The latest amended version of HB 531 would instruct Georgia counties to hold no more than 17 days of early voting. Populous counties held more days than that in 2020.
Republicans say they want to make voting rules “uniform” across the state’s 159 counties.
“There are some counties that have as many voters as maybe a small neighborhood in Atlanta,” reports Stephen Fowler, who covers elections for Georgia Public Broadcasting. “And this would treat all of them the same, which would tend to make it harder for the bigger, more urban, more Democratic metro counties to account for everyone and get them through the early voting process — especially if vote by mail is restricted by some other measures in the legislature.”
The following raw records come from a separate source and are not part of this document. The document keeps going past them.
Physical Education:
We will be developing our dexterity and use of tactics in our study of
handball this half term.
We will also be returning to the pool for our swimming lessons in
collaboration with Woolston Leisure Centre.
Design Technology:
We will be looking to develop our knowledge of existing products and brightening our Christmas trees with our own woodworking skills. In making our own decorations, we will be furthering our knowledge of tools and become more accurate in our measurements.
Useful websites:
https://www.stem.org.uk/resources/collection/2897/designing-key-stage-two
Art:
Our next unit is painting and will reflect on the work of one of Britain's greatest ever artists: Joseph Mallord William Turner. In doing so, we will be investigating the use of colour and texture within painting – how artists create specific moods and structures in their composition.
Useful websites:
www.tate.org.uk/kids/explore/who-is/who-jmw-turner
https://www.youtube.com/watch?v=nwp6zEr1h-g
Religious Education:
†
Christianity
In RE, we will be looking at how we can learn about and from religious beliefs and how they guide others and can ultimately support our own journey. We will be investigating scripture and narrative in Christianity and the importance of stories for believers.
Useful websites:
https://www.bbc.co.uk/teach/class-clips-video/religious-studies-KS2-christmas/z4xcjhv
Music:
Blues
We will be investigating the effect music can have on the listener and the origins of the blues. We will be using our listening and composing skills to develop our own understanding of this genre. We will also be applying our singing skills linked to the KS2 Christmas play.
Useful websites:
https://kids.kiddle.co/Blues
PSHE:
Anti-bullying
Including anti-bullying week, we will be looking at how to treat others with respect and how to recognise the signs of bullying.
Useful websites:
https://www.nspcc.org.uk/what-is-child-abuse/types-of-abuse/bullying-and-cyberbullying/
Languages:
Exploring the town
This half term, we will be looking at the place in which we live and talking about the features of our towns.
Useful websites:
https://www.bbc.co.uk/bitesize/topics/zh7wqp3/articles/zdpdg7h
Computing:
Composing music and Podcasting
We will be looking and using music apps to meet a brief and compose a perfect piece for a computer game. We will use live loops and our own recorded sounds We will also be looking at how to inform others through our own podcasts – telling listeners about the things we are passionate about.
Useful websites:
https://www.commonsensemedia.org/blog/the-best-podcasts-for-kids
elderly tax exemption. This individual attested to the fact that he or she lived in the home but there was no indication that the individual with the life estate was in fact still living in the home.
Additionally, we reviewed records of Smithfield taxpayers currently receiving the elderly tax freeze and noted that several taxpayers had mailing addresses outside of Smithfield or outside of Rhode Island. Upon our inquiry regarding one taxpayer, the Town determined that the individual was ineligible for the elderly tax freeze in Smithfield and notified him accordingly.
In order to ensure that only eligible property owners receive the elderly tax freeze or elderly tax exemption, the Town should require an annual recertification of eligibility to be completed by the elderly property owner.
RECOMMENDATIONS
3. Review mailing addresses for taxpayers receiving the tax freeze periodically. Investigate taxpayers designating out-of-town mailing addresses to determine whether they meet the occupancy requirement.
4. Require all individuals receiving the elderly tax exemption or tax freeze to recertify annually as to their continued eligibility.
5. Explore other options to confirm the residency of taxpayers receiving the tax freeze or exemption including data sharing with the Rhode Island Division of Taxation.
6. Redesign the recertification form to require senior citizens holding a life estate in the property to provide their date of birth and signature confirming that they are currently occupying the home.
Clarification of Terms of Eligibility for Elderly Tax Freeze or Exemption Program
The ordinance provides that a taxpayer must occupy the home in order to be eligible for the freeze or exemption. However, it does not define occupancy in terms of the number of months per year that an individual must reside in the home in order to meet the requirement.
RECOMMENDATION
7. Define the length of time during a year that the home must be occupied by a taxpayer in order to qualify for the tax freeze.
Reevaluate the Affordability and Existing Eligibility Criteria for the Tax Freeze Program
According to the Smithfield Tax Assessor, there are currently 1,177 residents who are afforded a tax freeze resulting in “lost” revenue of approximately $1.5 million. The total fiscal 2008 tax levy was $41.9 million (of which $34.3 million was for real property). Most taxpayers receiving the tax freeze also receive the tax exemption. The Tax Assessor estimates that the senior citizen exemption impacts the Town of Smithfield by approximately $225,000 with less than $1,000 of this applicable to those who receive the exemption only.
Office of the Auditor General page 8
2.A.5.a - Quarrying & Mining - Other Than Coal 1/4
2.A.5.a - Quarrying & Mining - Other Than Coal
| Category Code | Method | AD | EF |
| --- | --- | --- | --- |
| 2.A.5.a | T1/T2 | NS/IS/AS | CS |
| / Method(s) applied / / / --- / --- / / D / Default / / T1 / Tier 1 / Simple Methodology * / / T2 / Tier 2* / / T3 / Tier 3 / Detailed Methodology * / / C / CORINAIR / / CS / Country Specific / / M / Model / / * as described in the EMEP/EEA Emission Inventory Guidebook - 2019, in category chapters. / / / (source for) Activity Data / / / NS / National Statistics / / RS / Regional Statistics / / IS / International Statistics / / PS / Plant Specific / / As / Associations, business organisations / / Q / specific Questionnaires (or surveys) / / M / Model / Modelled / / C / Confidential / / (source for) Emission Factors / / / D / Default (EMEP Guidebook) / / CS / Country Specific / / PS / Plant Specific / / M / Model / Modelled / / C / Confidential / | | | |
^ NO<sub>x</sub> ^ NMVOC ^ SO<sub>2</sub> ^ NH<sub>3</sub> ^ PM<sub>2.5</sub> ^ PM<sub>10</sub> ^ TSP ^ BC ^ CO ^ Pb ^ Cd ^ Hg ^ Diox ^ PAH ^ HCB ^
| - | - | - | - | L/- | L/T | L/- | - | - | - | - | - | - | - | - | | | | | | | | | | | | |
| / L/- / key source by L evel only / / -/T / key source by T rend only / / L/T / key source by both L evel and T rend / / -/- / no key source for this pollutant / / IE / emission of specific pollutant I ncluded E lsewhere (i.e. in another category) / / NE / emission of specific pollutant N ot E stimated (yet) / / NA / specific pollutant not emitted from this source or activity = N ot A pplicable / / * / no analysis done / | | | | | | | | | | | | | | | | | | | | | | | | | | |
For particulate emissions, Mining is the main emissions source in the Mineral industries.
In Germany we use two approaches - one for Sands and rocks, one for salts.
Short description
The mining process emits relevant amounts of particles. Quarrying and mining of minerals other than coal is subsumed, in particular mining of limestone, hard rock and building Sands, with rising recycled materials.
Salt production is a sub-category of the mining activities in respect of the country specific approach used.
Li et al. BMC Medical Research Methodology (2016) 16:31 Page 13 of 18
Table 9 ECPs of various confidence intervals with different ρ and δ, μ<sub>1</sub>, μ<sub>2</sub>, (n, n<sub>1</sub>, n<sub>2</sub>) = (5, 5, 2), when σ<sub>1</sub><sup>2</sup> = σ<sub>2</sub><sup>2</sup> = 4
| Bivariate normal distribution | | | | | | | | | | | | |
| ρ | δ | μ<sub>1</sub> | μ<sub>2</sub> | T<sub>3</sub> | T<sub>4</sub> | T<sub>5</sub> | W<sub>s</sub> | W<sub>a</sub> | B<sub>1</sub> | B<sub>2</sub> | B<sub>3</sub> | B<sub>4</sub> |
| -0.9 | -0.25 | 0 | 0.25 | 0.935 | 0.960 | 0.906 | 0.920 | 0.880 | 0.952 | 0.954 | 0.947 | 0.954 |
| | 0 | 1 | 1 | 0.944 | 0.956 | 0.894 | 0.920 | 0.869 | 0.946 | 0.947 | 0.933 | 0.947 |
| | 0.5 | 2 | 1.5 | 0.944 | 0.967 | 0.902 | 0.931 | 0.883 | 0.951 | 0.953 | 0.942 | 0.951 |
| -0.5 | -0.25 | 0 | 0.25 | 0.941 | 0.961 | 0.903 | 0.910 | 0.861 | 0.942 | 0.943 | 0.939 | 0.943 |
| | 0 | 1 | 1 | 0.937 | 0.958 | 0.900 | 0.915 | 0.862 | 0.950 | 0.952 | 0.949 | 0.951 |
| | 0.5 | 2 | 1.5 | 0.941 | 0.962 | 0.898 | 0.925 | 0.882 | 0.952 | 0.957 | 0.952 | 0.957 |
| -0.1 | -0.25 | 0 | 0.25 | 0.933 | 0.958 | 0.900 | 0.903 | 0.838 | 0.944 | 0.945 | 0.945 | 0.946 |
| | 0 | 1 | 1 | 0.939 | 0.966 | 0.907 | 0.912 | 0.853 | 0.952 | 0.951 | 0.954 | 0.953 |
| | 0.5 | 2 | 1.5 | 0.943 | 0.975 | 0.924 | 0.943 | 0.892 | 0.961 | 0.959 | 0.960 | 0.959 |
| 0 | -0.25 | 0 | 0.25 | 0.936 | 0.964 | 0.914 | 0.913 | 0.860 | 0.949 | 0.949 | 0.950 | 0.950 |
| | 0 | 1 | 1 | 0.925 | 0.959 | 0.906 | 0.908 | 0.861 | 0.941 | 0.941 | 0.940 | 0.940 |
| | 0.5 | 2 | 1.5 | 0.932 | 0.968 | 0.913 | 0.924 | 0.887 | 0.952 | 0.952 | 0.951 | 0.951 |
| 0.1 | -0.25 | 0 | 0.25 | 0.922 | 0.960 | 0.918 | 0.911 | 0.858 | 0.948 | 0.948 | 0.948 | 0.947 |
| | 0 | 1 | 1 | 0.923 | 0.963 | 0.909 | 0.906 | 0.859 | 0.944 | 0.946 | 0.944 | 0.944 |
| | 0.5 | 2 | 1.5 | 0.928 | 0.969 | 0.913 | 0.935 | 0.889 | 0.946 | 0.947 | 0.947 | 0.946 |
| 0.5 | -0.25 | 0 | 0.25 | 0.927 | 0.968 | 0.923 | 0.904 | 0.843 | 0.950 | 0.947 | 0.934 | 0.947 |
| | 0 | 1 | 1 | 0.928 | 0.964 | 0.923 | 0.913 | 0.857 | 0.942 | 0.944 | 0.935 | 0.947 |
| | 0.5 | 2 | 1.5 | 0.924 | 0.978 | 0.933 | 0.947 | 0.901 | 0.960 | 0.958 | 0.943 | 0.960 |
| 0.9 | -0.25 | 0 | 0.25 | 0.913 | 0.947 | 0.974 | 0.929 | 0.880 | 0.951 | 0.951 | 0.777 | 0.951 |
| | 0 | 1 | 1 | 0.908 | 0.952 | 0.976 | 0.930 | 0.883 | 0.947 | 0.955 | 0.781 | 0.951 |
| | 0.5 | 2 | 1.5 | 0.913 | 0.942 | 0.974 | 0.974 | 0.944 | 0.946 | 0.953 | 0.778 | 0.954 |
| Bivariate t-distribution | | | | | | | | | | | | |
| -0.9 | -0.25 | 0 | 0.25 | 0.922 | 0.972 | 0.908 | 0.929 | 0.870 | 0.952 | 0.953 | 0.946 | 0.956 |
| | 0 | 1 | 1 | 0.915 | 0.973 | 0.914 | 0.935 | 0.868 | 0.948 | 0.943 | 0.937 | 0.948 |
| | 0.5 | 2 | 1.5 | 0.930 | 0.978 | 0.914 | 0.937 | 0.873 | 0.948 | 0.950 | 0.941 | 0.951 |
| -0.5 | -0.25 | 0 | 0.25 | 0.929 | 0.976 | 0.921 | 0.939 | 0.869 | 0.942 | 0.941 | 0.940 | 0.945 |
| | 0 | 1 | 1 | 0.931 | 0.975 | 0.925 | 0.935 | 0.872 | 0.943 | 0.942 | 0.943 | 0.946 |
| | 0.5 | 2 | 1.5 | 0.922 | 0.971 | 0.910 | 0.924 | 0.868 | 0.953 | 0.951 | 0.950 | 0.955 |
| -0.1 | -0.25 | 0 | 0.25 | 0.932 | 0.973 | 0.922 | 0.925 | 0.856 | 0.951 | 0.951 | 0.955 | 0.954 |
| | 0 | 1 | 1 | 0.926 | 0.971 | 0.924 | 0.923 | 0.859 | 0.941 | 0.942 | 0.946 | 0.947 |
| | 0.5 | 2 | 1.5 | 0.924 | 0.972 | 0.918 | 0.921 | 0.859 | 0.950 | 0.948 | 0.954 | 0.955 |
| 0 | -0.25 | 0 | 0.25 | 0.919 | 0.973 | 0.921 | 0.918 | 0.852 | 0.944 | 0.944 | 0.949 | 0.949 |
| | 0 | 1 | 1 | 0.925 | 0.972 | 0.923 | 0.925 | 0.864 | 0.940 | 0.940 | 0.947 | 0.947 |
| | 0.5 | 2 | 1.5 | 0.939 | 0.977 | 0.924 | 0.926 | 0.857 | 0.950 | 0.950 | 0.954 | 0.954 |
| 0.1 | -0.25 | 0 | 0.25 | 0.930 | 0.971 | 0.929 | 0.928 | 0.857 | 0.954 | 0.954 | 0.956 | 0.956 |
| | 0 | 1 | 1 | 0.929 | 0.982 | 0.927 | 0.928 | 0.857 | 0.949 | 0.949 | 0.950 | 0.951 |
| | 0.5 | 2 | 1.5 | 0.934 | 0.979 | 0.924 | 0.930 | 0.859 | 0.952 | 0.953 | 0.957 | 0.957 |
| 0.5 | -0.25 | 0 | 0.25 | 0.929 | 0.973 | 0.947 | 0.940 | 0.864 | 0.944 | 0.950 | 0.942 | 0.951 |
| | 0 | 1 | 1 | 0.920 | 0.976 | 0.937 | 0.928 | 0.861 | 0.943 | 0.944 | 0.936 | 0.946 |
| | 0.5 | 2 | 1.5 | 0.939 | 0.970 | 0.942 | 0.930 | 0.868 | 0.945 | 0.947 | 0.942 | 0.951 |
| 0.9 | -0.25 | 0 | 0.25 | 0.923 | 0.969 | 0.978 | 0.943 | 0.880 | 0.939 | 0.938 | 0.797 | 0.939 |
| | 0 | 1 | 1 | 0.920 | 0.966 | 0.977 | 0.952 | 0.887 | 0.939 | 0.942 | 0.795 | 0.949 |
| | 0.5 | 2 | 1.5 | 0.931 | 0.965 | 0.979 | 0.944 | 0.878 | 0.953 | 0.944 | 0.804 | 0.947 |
The former president in his CPAC address on Sunday insisted on “an end to no-excuse absentee voting, strong voter ID laws and for the election to take place on one day,” CBS News reports. The Supreme Court, he added, “didn’t have the guts or the courage to make the right decision” on a case brought by his campaign to overturn the election won by Joe Biden.
Republicans including Trump promoted mail-in voting for decades until Democrats turned to it in large numbers in 2020.
Myrna Pérez of the Brennan Center describes “a very discernible and disturbing pattern” to reduce mail-in balloting — for example, by adding requirements to request a ballot or changing the rules for drop boxes. She described the bills as “attacks on methods of participation that had been used by older, white voters for a very, very long time.”
Mail-in balloting is questioned only now, Pérez said, because nonwhite voters have taken advantage of it. “There was very little attempt to hide the racialized nature” of the attacks on mail balloting in 2020, she said, noting that Trump allies constantly claimed corruption in big diverse cities such as Philadelphia, Atlanta and Detroit.
Like its allegiance to principles, the Constitution, and the United States of America itself, the Trump GOP’s allegiance to a particular voting method is only as old as the last election Republicans won using it. In fact, the only law that would satisfy the party of Trump is one that declares Republicans the winners no matter what a majority of voters say.